I banchieri americani telefonano ai deputati repubblicani del Congresso e le loro chiamate sono sempre meno educate; mobilitano i dirigenti delle grandi aziende e la potente Camera di Commercio. Malgrado la proposta repubblicana per un aumento del debito di sei settimane (che il presidente Obama deve ancora esaminare), Wall Street è preoccupata e non vuole sentir parlare dell’ipotesi di un default di pagamento. Ipotesi che si tradurrà in realtà fra due settimane, se la proposta repubblicana verrà respinta e se nessun accordo verrà trovato.

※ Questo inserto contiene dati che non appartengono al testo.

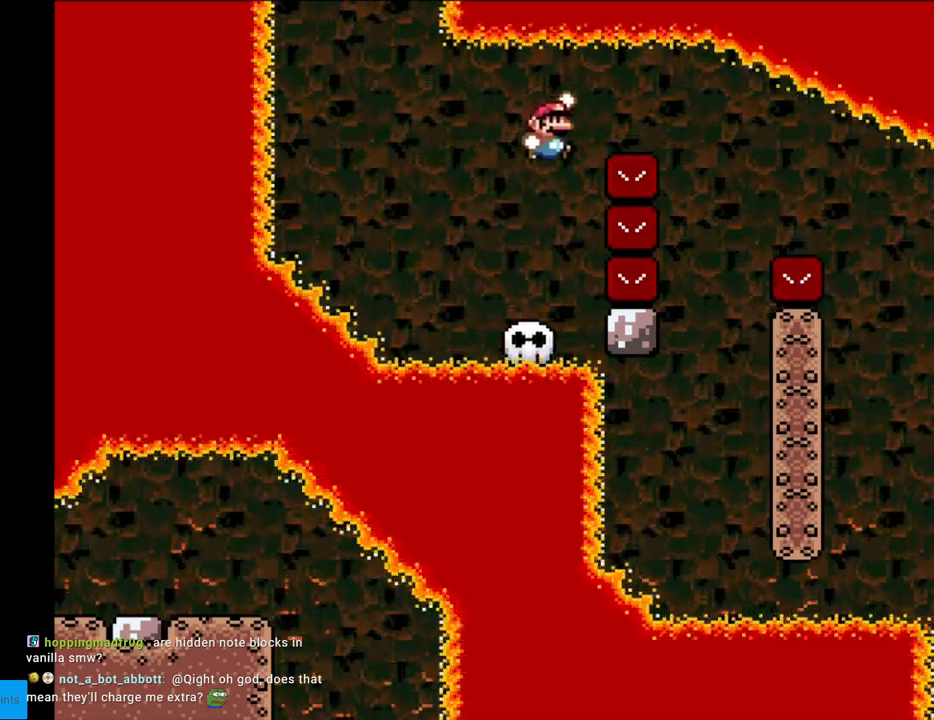
{"buttons": ["Y", "DPAD_LEFT"], "events": [[67, "B", "up"], [117, "B", "down"], [283, "DPAD_RIGHT", "up"], [350, "DPAD_LEFT", "down"], [433, "B", "up"]]}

Il problema è che ci sono due Wall Street e due partiti repubblicani.
La prima Wall Street, quella dei Lloyd Blankfein (Goldman Sachs), Jamie Dimon (JP Morgan Chase) o Michael Corbat (Citigroup), è autenticamente nel panico all’idea della reazione a catena provocata da un default di pagamento, anche minimo o di breve durata.
Questa Wall Street si rivolge al primo partito repubblicano, quello degli eletti più o meno moderati e ragionevoli, coscienti che il paese è sul bordo di un Armageddon finanziario.

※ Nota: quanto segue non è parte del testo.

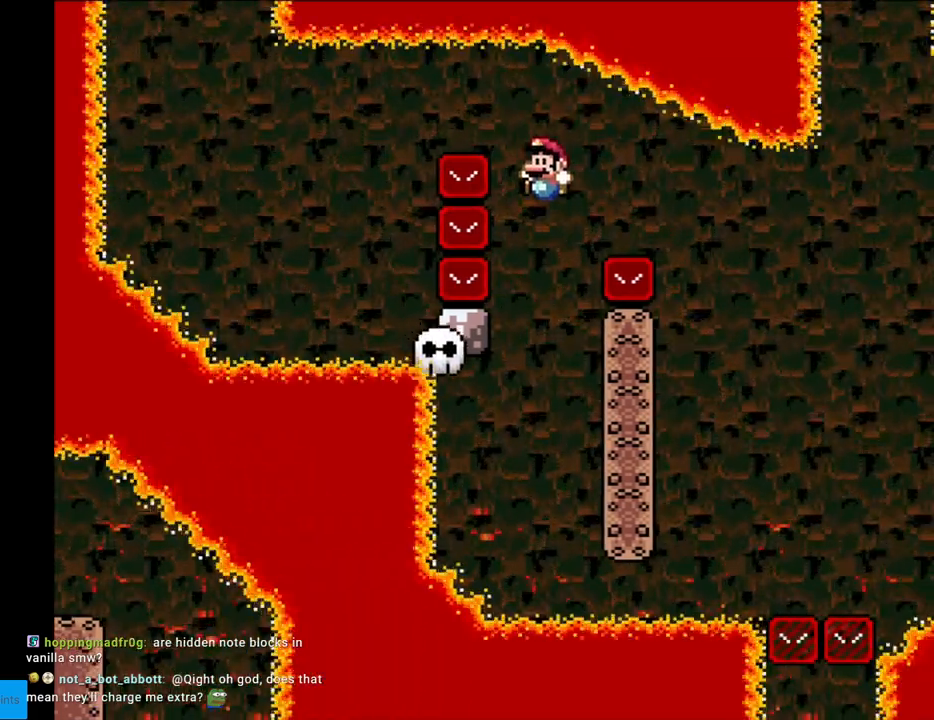
{"buttons": ["B", "Y", "DPAD_RIGHT"], "events": [[133, "DPAD_LEFT", "up"], [300, "B", "down"], [317, "DPAD_RIGHT", "down"]]}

Ma l’altra ala del partito, che conta circa il 40% degli eletti e non vuole o non osa sfidare il Tea Party, guarda verso la seconda Wall Street : quella dei traders, la Borsa che dall’inizio della crisi del bilancio ha perso solo qualche punto e che ancora ieri ha visto il Dow Jones chiudere al rialzo.
Questa Wall Street non è stupida : nei precedenti scontri sul bilancio o il debito fra Barack Obama e la destra ha visto come i due partiti finiscono per trovare sempre un compromesso.

Dal primo clash sul tetto del debito, nell’estate 2011, i mercati hanno imparato a trattare queste tensioni come degli happenings di vecchi attori stanchi.
Certo, la crisi del 2011 aveva cancellato 6.000 miliardi di dollari di capitalizzazione in Borsa su scala mondiale, ma le Borse erano ben presto ripartite al rialzo.
Sarebbe però sufficiente ben poco per far spaventare i mercati : quando nel 2008 i repubblicani avevano respinto un piano del governo per il salvataggio delle banche, in un giorno la Borsa aveva perso il 7%.

Da un lato, la calma della Borsa incoraggia l’ala ultraconservatrice della destra nel suo rifiuto di un compromesso.
Una manciata di eletti coriacei ritiene che i timori sul debito sono tutt’al più una manipolazione : “C’è molta esagerazione incoraggiata dai media – afferma ad esempio Ted Yoho, congressman della Florida – Non ci troveremo in una situazione di default.”

Questo genere di dichiarazioni dovrebbe far paura agli investitori, perché nel caso di un blocco politico sul debito le Borse potrebbero andare nel panico in mille modi e molto rapidamente, in quanto le somme in gioco sono enormi. Il panico sarebbe mondiale, perchè circa la metà del debito pubblico americano è detenuta da governi stranieri.

I prossimi giorni mostreranno chi vincerà; se i dirigenti inquieti o gli investitori imperturbabili.
Il problema è che Wall Street da un lato cerca di spaventare o di far ragionare i politici e dall’altro fa ben attenzione a non vendere in un mercato che non scende.
I giorni passano e questa schizofrenia è sempre meno sopportabile. Se non lo faranno i politici, sarà Wall Street a dover decidere.